Two Lebanese bears migrate to the United States in search of a better life!

 Two Syrian brown bears are being transported to the United States today after they were rescued from a zoo in Lebanon, where they lived in a cramped space and did not have enough food, two animal rights organizations said.


The bears Homer and Ulysses, 18 years old and weighing 130 kilograms each, lived in a zoo near the city of Tire in southern Lebanon, according to the Animals Lebanon association.


The non-governmental organization explained in a statement that it was able to get the owner of the two bears to release them after convincing him "that they deserve better than the two small concrete cages in which they have been held for more than ten years."


The two bears are supposed to be transferred from Beirut this evening to the United States, where they will bid farewell to the Wild Animal Sanctuary in the US state of Colorado.

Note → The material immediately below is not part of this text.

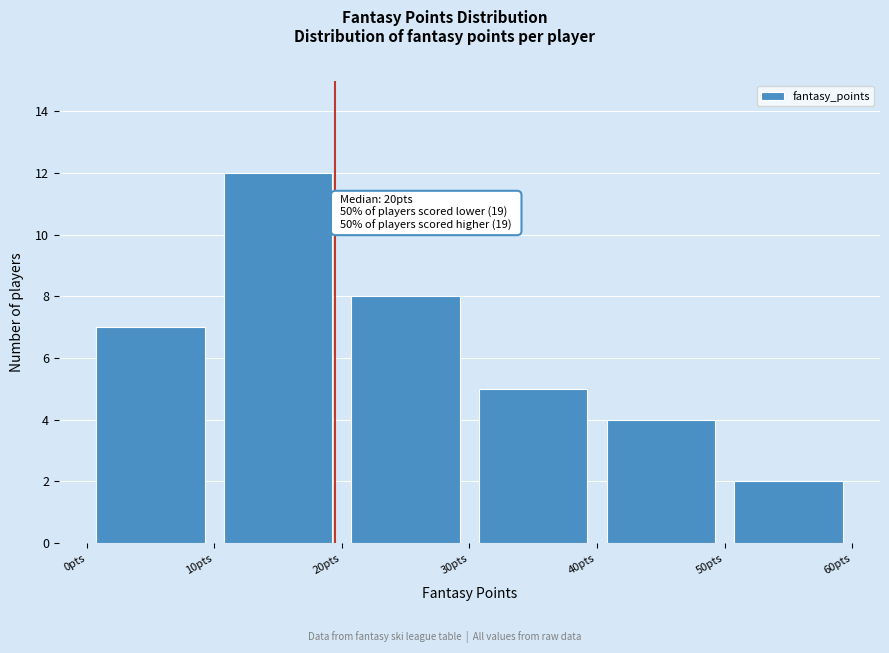

Which range on the x-axis has the tallest bar?

10 to 20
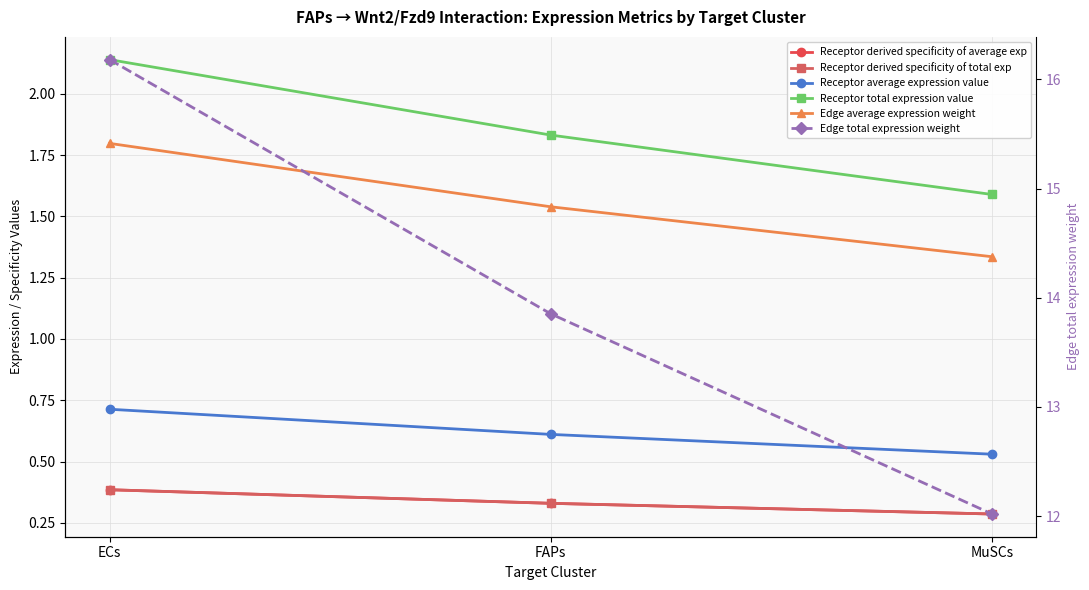

What is the total value across all series at MuSCs?

16.0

The Syrian brown bear belongs to a relatively small subspecies of the endangered brown bear. This type of bear is no longer found in the wild in Syria or Lebanon, according to the British non-governmental organization Bear Conservation.

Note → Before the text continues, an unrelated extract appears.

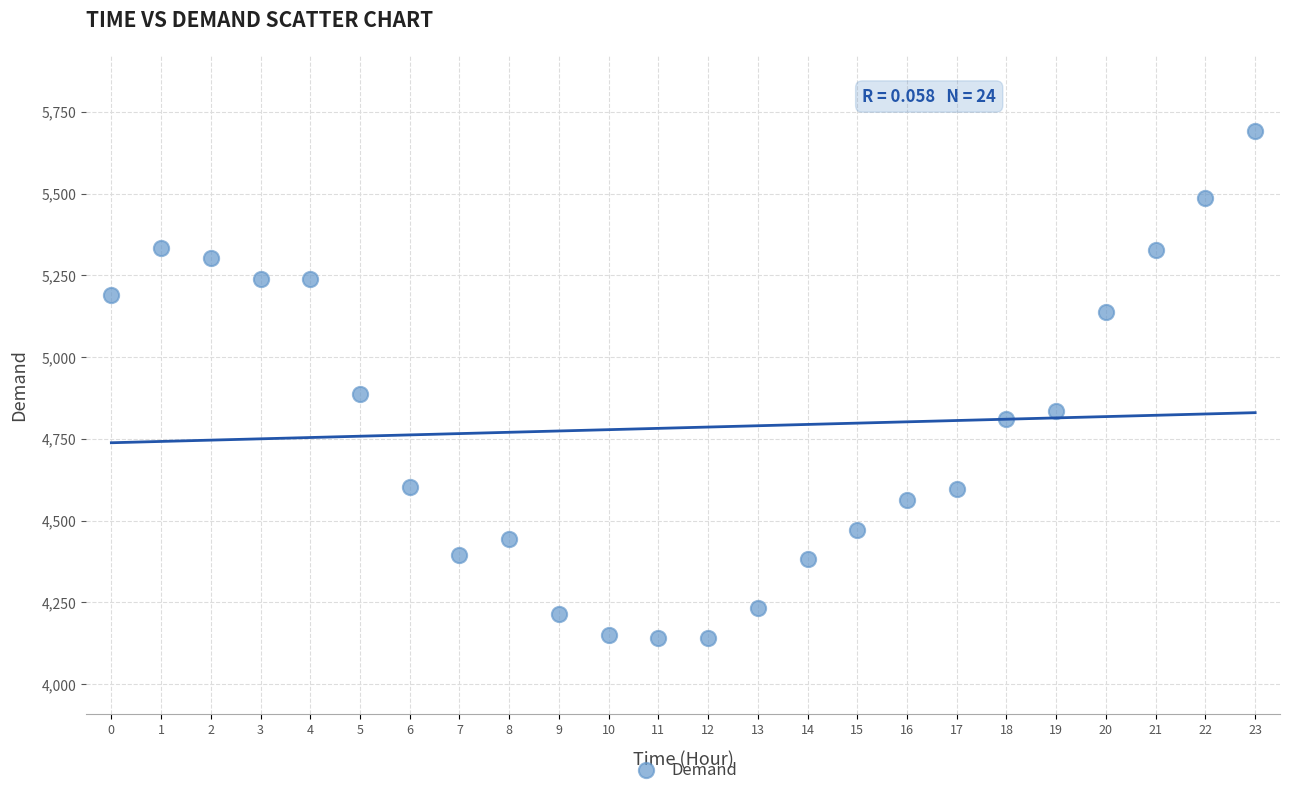

What is the range of Y values (max minus min)?

1552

Animals Lebanon director Jason Mayer told AFP that the two bears at the zoo were likely imported from Eastern Europe.


Al-Dabban was originally scheduled to be transferred from Lebanon at the end of 2019, but the move was postponed due to the Covid-19 pandemic and banking restrictions linked to the economic crisis.


The international organization Four Paws, which is also involved in transporting the two animals, indicated that it saw them for the first time in November 2019.


The NGO explained in a statement that they were "confined to two small cages" and had no water, nor were they regularly supplied with food, while their shelter was not "adequate" when the weather conditions were bad.


The statement noted that "the two bears were not only suffering from malnutrition but also severe stress as well as severe behavioral disturbances."


Meyer reported that about 30 lions and tigers, as well as dozens of other bears in Lebanon, live in private zoos or in private homes as pets.


Since the fall of 2019, Lebanon has witnessed an accelerating economic collapse, the worst in the country's history, which led to the impoverishment of a large part of the population and to hyperinflation, while banks impose strict restrictions on withdrawals and transfers abroad.